En ces temps difficiles, il est bon, parfois, de se voir mettre un peu de baume au cœur.
Quel plus bel hommage aux bibliothécaires que ce manga qui les révèle enfin pour ce qu’elles sont véritablement et les élève à la dignité qu’elles méritent ? Gardiennes infiniment respectées du savoir, les kahunas (puisque c’est ainsi que nous nous nommons) ne sont en effet rien moins que les protectrices de l’univers, toutes belles comme le jour et sapées comme des princesses barbares. Rien d’extraordinaire jusqu’ici, dira-t-on, et il faut vraiment être élu, DGS ou DRH pour ne pas s’en être encore avisé.
Cependant, rien n’est parfait en ce bas-monde et l’équilibre est fragile, dont la Bibliothèque d’Afshak est garante depuis la fin de la grande guerre qui déchira le continent il n’y a guère plus d’une ou deux générations. Quel nouveau Mage se lèvera pour unir à nouveau les peuples et les prémunir contre l’obscurantisme ? Et si c’était le jeune Shio Fumis ? Sang-mêlé, honni et moqué de tous dans son village natal, le petit garçon aux oreilles pointues ne paye pourtant pas de mine. Mais sa bonne volonté, son amour inconditionnel des livres et, surtout, la rencontre déterminante d’une jeune kahuna en tournée d’inspection lui feront prendre en main son destin. Quelques années plus tard, le voici en route pour Afshak, bien déterminé à intégrer le corps d’élite des bibliothécaires. D’une grande vigueur physique, il n’a cependant rien perdu de sa gentillesse ni de sa candeur et, s’il en est encore pour mépriser ses origines, il est bien le seul à ne pas voir que son avenir excède déjà largement la catégorie B.
Ce qui ne le dispense en rien de passer le concours : un concours redoutable, hyper-sélectif et cependant très intelligemment pensé, dont les épreuves sont au cœur de ce prologue. À cet égard, si Magus of the library relève bien sûr de la fantasy la plus pure, Mitsu Izumi ne néglige aucun détail et connaît manifestement son sujet. La série fourmille ainsi d’aperçus très justes et très actuels sur le livre et l’univers des bibliothèques, amenés de manière toujours vivante et plaisante.

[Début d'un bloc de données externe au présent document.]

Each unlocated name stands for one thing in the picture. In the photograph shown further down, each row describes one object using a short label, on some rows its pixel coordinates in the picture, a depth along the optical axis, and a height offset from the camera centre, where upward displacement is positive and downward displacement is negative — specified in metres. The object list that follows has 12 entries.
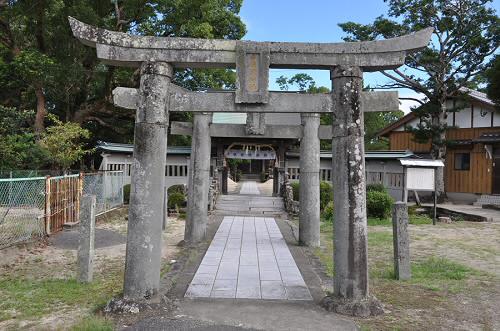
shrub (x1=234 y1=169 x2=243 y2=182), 46.92 -0.20
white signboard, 19.61 +0.04
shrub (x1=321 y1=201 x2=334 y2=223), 19.35 -1.64
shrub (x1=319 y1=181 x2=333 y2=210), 22.62 -0.93
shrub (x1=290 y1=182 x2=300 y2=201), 24.54 -0.73
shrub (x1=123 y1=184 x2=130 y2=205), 24.10 -1.27
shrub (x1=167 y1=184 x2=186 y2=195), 23.12 -0.88
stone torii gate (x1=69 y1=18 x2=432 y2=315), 6.43 +1.08
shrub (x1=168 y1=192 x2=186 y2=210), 21.34 -1.34
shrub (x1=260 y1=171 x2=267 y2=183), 45.73 -0.21
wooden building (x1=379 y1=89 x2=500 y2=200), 28.38 +2.18
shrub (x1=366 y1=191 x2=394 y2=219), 19.58 -1.13
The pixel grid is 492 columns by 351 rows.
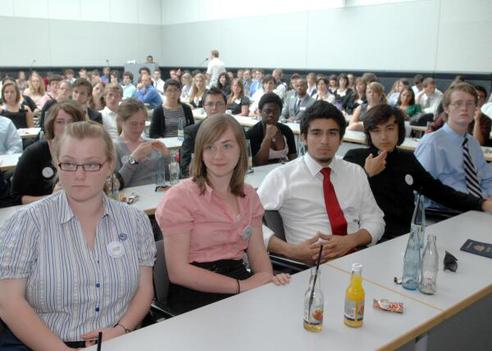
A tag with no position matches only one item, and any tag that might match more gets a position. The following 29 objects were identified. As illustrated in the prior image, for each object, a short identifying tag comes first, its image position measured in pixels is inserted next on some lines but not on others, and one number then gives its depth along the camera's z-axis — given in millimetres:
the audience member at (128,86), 11295
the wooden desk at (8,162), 4060
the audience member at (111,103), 5824
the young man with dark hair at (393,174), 3006
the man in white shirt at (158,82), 14071
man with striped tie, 3451
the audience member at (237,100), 8808
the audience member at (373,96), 6473
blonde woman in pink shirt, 2047
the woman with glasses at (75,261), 1629
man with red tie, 2629
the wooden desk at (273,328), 1482
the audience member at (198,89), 9570
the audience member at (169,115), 5809
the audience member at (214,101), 5004
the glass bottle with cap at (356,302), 1592
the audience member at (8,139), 4996
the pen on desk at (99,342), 1326
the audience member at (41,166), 3074
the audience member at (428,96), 9195
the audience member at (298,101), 8413
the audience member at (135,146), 3613
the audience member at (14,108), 6396
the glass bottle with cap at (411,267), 1912
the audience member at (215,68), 13586
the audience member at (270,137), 4652
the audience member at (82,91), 5883
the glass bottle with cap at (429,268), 1869
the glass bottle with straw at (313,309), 1563
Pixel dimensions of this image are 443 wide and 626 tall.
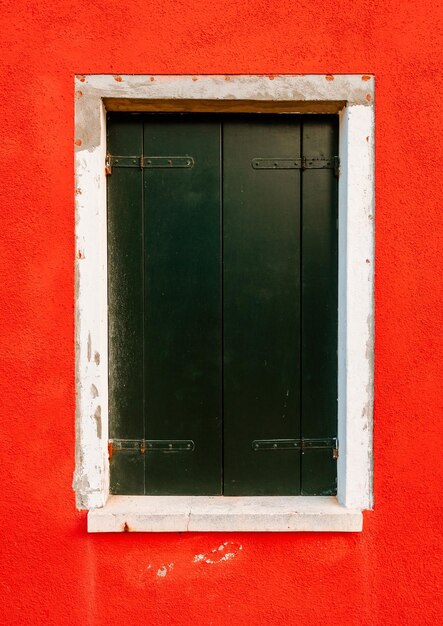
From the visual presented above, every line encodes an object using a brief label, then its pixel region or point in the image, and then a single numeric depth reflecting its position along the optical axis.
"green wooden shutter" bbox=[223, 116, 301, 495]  2.51
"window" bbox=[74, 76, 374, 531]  2.50
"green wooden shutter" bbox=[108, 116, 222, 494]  2.50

De même ne néglige-t-elle pas les rapports humains, qui forment la véritable toile de fond de ce manga sous l’or des reliures plein cuir et le brillant du décor. La bibliothèque d’Afshak accueille toutes les nationalités et n’appartient à aucun peuple en particulier. Le respect de l’autre et la tolérance y sont donc la règle, parfois mise à mal par des individualités blessées, qu’un peu de persévérance et une bonne dose de bienveillance suffisent en général à remettre dans le droit chemin des études. Eh oui : on ne naît pas kahuna, on le devient, et les bons élèves ont aussi leurs tourments. Avant d’accéder au destin qui lui semble promis par ces cinq premiers volumes, Shio doit encore apprendre à vaincre les siens, sans craindre de se faire aider par ses maîtres et ses camarades. Car un héros n’est jamais seul : nous autres kahunas sommes bien placés pour le savoir, qui préférerons désormais Magus of the Library au Métier de bibliothécaire.